The water quality in the port area is relatively good.
- There is more oxygen in the water in the docks, although the Chemical Oxygen Demand (COD) does sometimes exceed the water quality norm.
- The water’s saline levels also comply with the standard, but they have increased slightly, because of longer dry spells.
- A large share of the nutrients, such as phosphates and nitrogen, are supplied via the aboveground watercourses, although this is far from sufficient.
Invertebrates that are visible to the naked eye and live in water are still not thriving although various efforts have been undertaken to improve the ecological and chemical condition of the water and the sediment.
Various efforts to improve the ecological infrastructure in the docks have paid off. Eighteen fish species were found in the spawning ground near Canal Dock 18, including perch, common roach, rudd, silver bream, big-scale sand smelt, sea bass and even the invasive round goby. We also created shelters in the water and the dock walls where water creatures and fish can take shelter.
Levels for most of the substances that are listed in the European Water Framework Directives do not exceed the norm, according to water analyses. Until 2015, the number of substances that exceeded the norm was limited. Since 2016, water quality norms have been tightened and some levels now exceed the norm as a result. We are continually investigation the cause of this.
We discovered among others that the problem of polyaromatic hydrocarbons is entirely due to atmospheric deposition. Our priority is to reduce the substances of which the source of emission is located in the port.

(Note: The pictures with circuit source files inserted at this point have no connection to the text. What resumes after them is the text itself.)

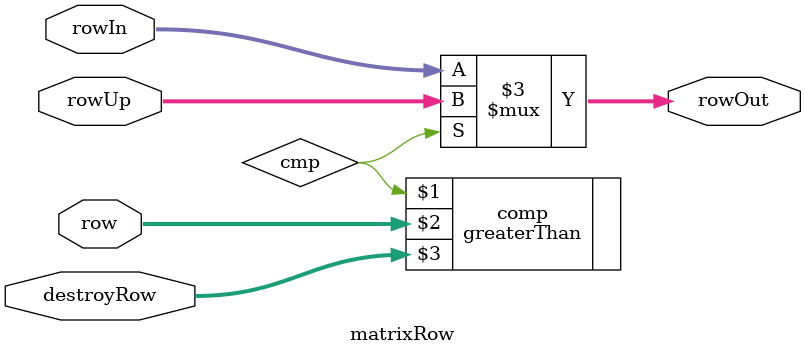
<source format=sv>
module matrixRow #(parameter WIDTH=8, parameter YSIZE=3) (rowOut, rowUp, rowIn, destroyRow, row);
	output logic [WIDTH-1:0] rowOut;
	input logic [WIDTH-1:0] rowUp;
	input logic [WIDTH-1:0] rowIn;
	input logic [YSIZE-1:0] destroyRow;
	input logic [YSIZE-1:0] row;

	logic cmp;
	
	greaterThan #(YSIZE) comp (cmp, row, destroyRow);
	
	always_comb begin
		rowOut = rowIn;
		if(cmp)
			rowOut = rowUp;
	end
endmodule 
</source>
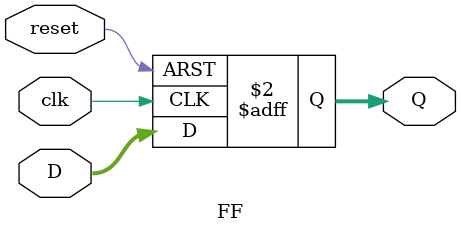
<source format=sv>
module FF #(parameter N = 2)
						(input logic clk, reset,
						input logic [N-1:0] D,
						output logic [N-1:0] Q);
		
						
		always_ff @(posedge clk, posedge reset)
		
		if (reset) Q <= 'b0; // <= no bloquea, si pongo = bloquea
		
		else Q <= D;
		

						
endmodule
</source>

The sediment is also tested. In recent years, the number of contaminations has dropped as the dredging activities and oil spill remediation are handled differently. But there is still plenty of margin for improvement.
Companies can actively help improve water and sediment quality by:
• purifying household waste water.
• avoiding diffuse discharges.
• installing valves in the drainage system in case something does go wrong.
• optimise water consumption.
Environmental permits often require companies to pay attention to water quality.